- Cleaning materials and products:
- Latex or nitrile gloves.
- Masks according to regulations.
- Bleach/ethanol.
- Soap.
- Pedal bins and garbage bags.
- Automatic soap dispenser.
- Paper dispenser.
- Cleaning of common spaces:
- Disinfectant gel and hand paper dispensers will be located.
- Daily cleaning of spaces, with emphasis on knobs, railings and surfaces.
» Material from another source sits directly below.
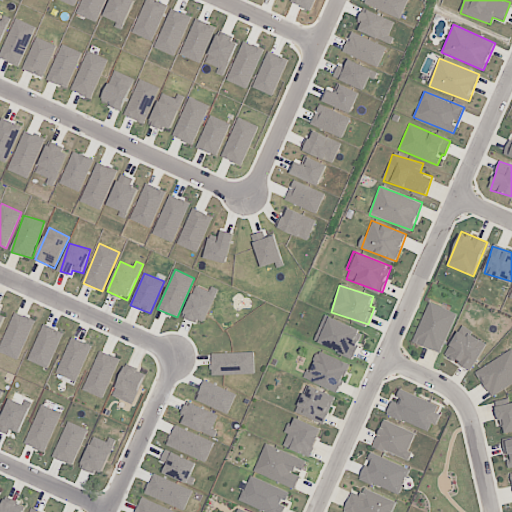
[(211,286),(209,291),(196,286),(193,294),(213,302),(219,289),(211,286)]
- Increase the frequency of daily ventilation of enclosed spaces.
- Free use of water sources shall not be permitted, the use of the source shall be monitored by the monitor in accordance with the hygiene and disinfection measures indicated.
- Hygienisation of bathrooms and showers.
- Locate soap dispensers and hand paper.
- Double the daily hygienisation of toilets with emphasis on common and/or more active areas.
- Showers:
- External Campuses:
- In turn, avoiding agglomerations and respecting the corresponding sanitary measures.
- Hygienisation before and after use of showers.
- Campus inmates:
- Single shower in the participant’s room.
- External Campuses:
- Cleaning of the rooms.
- Unique and exclusive access for each participant.
- Increase the daily ventilation frequency of the rooms.
- The bed linen offered will be washed at 60ºC with own equipment or authorized companies following the temperature protocols.
- The room is delivered clean and disinfected, after each shift the hygienisation of the same is carried out complying with all the indicated sanitation protocols.
- The rooms will be for single use with private bathroom.
- Sports equipment:
- Disinfection of material before use in all campus modalities and in shift/group changes.
- Aqueous materials shall be avoided.
- There will be no activities that involve sharing food, or holding objects with your mouth or the like.
Cleaning of the kitchens.
- Kitchens and their attached facilities should follow their established HACCP (Hazard Analysis and Critical Control Points).
- In the dining rooms, the entrances will be in turn, with entrance area and exit area.
- The food will be served in a single tray on the table, with school trays for less handling, it will be served by the kitchen staff in compliance with the protection measures indicated.
- Wrapped cutlery and napkins.
- Self-service will be avoided and a closed menu adapted to each participant’s allergies, intolerances and special diets is offered.